If students go beyond Westwood, they are more likely to find lower prices, like a $2,600 two-bedroom two-bathroom apartment on Purdue Avenue. Rather than spending $1,600 for a bachelor pad on Strathmore Drive, prospective tenants could split this apartment in half and pay $1,300 a month, with the added benefit of having a living room and full kitchen. The same living situation would usually cost students $2,100 in Westwood.
Even when the price is the same between an apartment in the North Village and an apartment south of Wilshire Boulevard, students still usually pay for worse on-site services and rooms that are in disrepair. Since the tenants will be college students, who are more prone to drinking and partying than older residents, landlords relax their standards of cleanliness and apartment upkeep.

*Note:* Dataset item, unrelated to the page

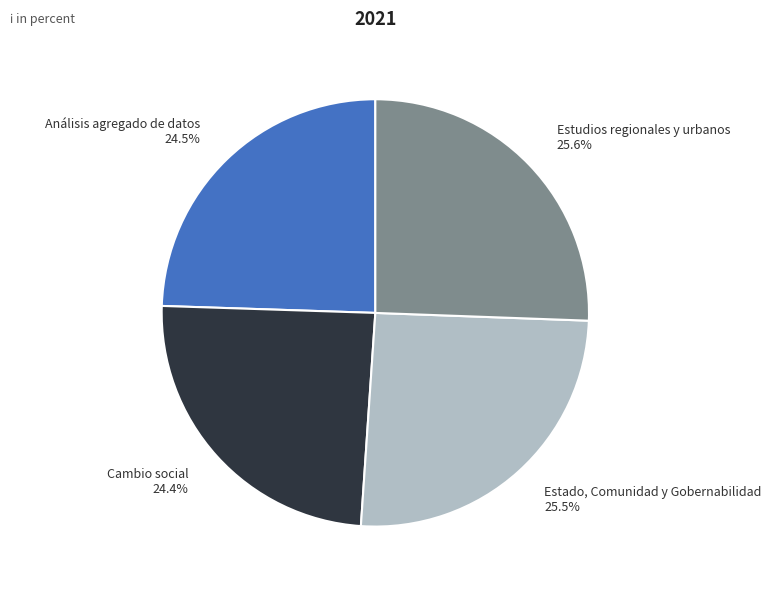

Do Estudios regionales y urbanos and Análisis agregado de datos together represent more than half of the pie?

Yes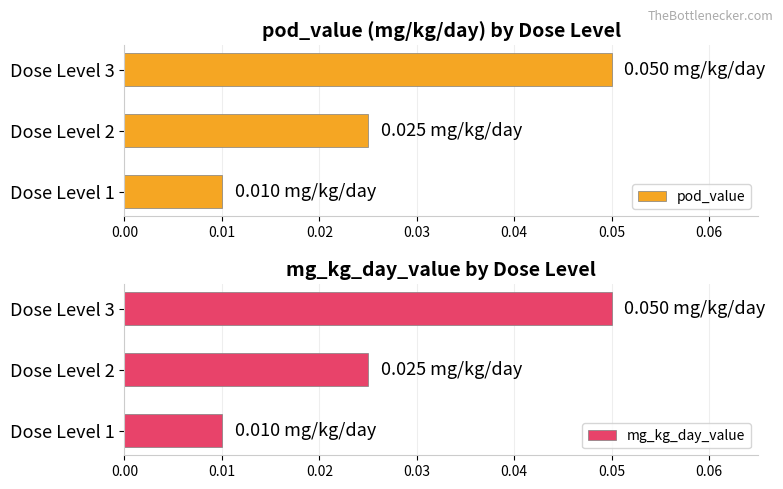

The value of pod_value at Dose Level 1 is 0.0. True or false?

False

Buildings on Roebling Avenue are notorious for this. A reviewer named Patrick D. gave the only Yelp review for one of the apartment buildings on Roebling, giving it one star and saying, “Tenants frequently leave trash outside, lights rarely work, rodents are a consistent problem. Laundry area is dirty.” Another apartment building on Kelton Avenue has 19 total reviews on Yelp and only one and a half stars. Besides various reviewers complaining about not receiving their security deposits back on time and their landlord being rude, one reviewer claimed her room had termites. Unless students opt to pay even more for luxury apartments, these problems are not uncommon.
The North Village landlords’ reasoning is clear: If there will always be another college student willing to live in substandard conditions, or who will likely trash the apartment and surrounding area just like the previous tenant, why make any major renovations or improve their services?

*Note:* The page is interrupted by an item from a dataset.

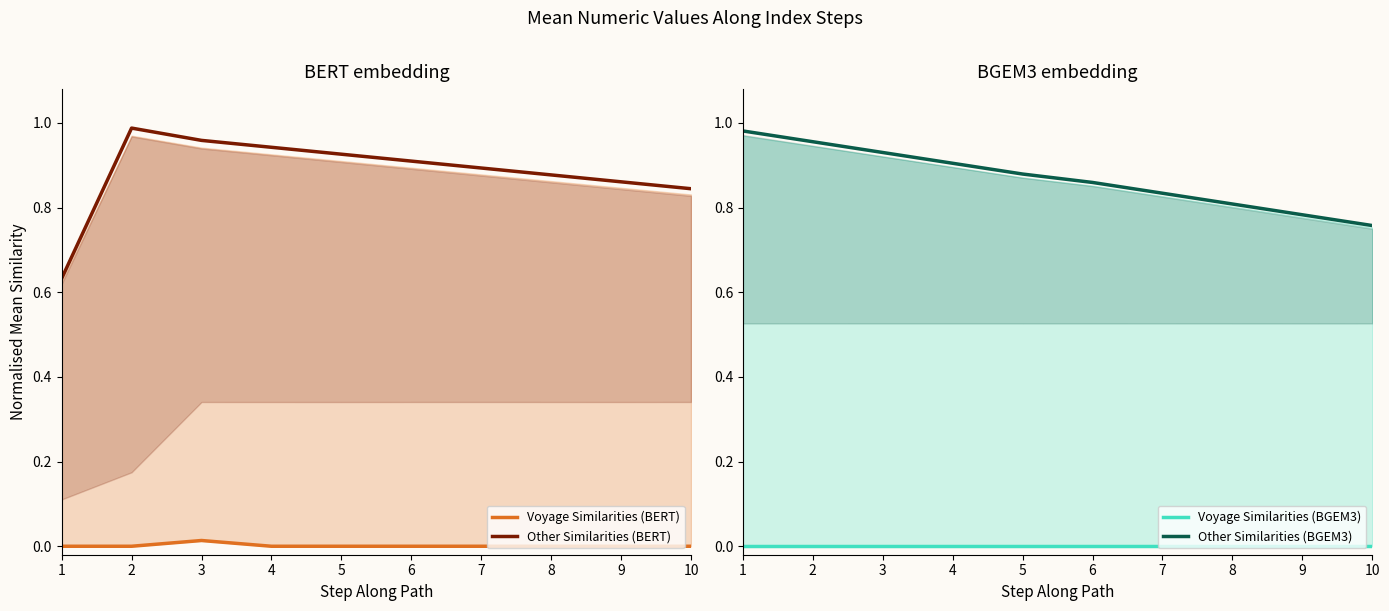

True or false: Other Similarities (BGEM3) and Voyage Similarities (BERT) intersect in this chart.

False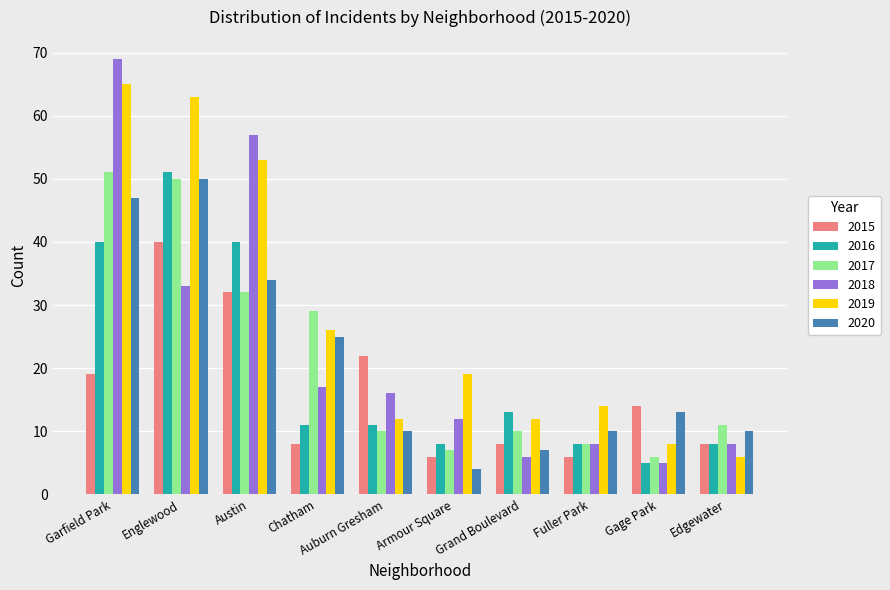

What is the label of the 8th bar from the right?

Austin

Even if students secure a respectable apartment in the North Village, in an area generally clear of trash and couches lying on sidewalks, students are disproportionately more likely to be ticketed or towed for parking violations than nearly anywhere else in Los Angeles. In 2012, Los Angeles issued more than 6,100 tickets in the North Village because of street cleaning alone. The tickets collectively cost students hundreds of thousands of dollars, enough to pay a UCLA student’s four-year tuition costs several times over.
A few years back, Los Angeles officials also began ticketing students for “apron parking,” or parking partially on the street and driveway. Although Los Angeles has since rescinded this policy, saving students some money, it still leaves North Village packed with cars, hazardous narrow lanes and crumbling roads. Commenting on the situation, the Los Angeles Times reported that a student called the area “the college slums.”
Of course, not all apartments around North Village are bad, but these are just some of the trends students are likely to experience. If people can find a decent apartment without having to sacrifice an arm or a leg, all the more power to them. However, students must avoid dismissing other legitimate housing options. Proximity to campus is not everything.
The public transportation system, bicycles and even push scooters all make the world a smaller place. Investing in something as simple as one of these can go a long way in compensating for one’s distance from campus. And for those who have cars, living somewhere other than North Village helps prevent getting parking tickets for street cleaning.
If students decide to move farther away from the UCLA campus, they will avoid the college slums and be more likely to find a better apartment at a lower price. Rather than choosing to live like sardines alongside other students in an area with relatively poor infrastructure, students ought to explore other options south of Wilshire and elsewhere.